I am new to R Studio. I found that when I copy a column from a data frame imported from xlsx file, the new column name includes a suffix of pre-column name. But if I create the data frame in R, the new column name will not include the suffix. This problem really confused me. And I want to know how to cancel this feature. Here is my test code:
library(readxl)
> df <- read_excel("test.xlsx", sheet = "Sheet1")
> cName <- "Column2"
> df$Column3 <- df[,cName]
> df
# A tibble: 3 × 3
Column1 Column2 Column3$Column2
<dbl> <dbl> <dbl>
1 1 4 4
2 2 5 5
3 3 6 6
This code shows the suffix when using read_excel
> df <- data.frame( Column1 = c(1,2,3),
+ Column2 = c(4,5,6))
> cName <- "Column2"
> df$Column3 <- df[,cName]
> df
Column1 Column2 Column3
1 1 4 4
2 2 5 5
3 3 6 6
And this code shows no suffix when creating the df in R.
I want to know how to avoid the suffix when I import a data frame form .xlsx file.

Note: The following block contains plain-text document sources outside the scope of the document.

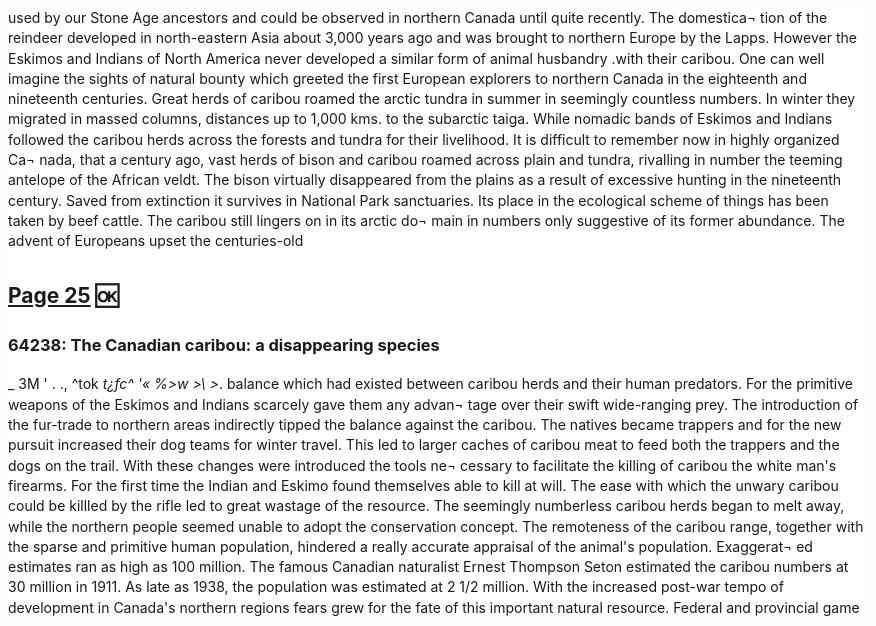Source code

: used by our Stone Age ancestors and could be observed
in northern Canada until quite recently. The domestica¬
tion of the reindeer developed in north-eastern Asia about
3,000 years ago and was brought to northern Europe by
the Lapps. However the Eskimos and Indians of North
America never developed a similar form of animal
husbandry .with their caribou.
One can well imagine the sights of natural bounty
which greeted the first European explorers to northern
Canada in the eighteenth and nineteenth centuries.
Great herds of caribou roamed the arctic tundra in
summer in seemingly countless numbers. In winter they
migrated in massed columns, distances up to 1,000 kms.
to the subarctic taiga. While nomadic bands of Eskimos
and Indians followed the caribou herds across the forests
and tundra for their livelihood.
It is difficult to remember now in highly organized Ca¬
nada, that a century ago, vast herds of bison and caribou
roamed across plain and tundra, rivalling in number
the teeming antelope of the African veldt. The bison
virtually disappeared from the plains as a result of
excessive hunting in the nineteenth century. Saved from
extinction it survives in National Park sanctuaries. Its
place in the ecological scheme of things has been taken
by beef cattle. The caribou still lingers on in its arctic do¬
main in numbers only suggestive of its former abundance.
The advent of Europeans upset the centuries-old
## [Page 25](https://demo.humlab.umu.se/courier/064591engo.pdf#page=25) 🆗
### 64238: The Canadian caribou: a disappearing species
_
3M
' \. .,
^tok
*t¿fc^ '« %>w >\ >*.
balance which had existed between caribou herds and
their human predators. For the primitive weapons of
the Eskimos and Indians scarcely gave them any advan¬
tage over their swift wide-ranging prey. The introduction
of the fur-trade to northern areas indirectly tipped the
balance against the caribou. The natives became trappers
and for the new pursuit increased their dog teams for
winter travel. This led to larger caches of caribou meat
to feed both the trappers and the dogs on the trail.
With these changes were introduced the tools ne¬
cessary to facilitate the killing of caribou the white
man's firearms. For the first time the Indian and Eskimo
found themselves able to kill at will. The ease with which
the unwary caribou could be killled by the rifle led to great
wastage of the resource. The seemingly numberless
caribou herds began to melt away, while the northern
people seemed unable to adopt the conservation concept.
The remoteness of the caribou range, together with the
sparse and primitive human population, hindered a really
accurate appraisal of the animal's population. Exaggerat¬
ed estimates ran as high as 100 million. The famous
Canadian naturalist Ernest Thompson Seton estimated the
caribou numbers at 30 million in 1911. As late as 1938,
the population was estimated at 2 1/2 million.
With the increased post-war tempo of development in
Canada's northern regions fears grew for the fate of this
important natural resource. Federal and provincial game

This behavior isn't specific to the data being sourced from an Excel file, it's that that package happens to return a tibble
instead of a data.frame
. The two objects are largely the same, except they have different defaults for the drop
argument when subsetting via [
.
df <- tibble( Column1 = c(1,2,3),
Column2 = c(4,5,6))
cName <- "Column2"
df$Column3 <- df[,cName] # Assigning a one column tibble
df$Column3 <- df[,cName,drop = TRUE] # Assigning a vector
Indeed, if you look at the structure in the first case you'll see that what's happened probably isn't at all what you wanted:
> str(df)
tibble [3 × 3] (S3: tbl_df/tbl/data.frame)
$ Column1: num [1:3] 1 2 3
$ Column2: num [1:3] 4 5 6
$ Column3: tibble [3 × 1] (S3: tbl_df/tbl/data.frame)
..$ Column2: num [1:3] 4 5 6
In general, it is safer (both with tibbles & data frames) to select a single column as a vector via:
df[[cName]]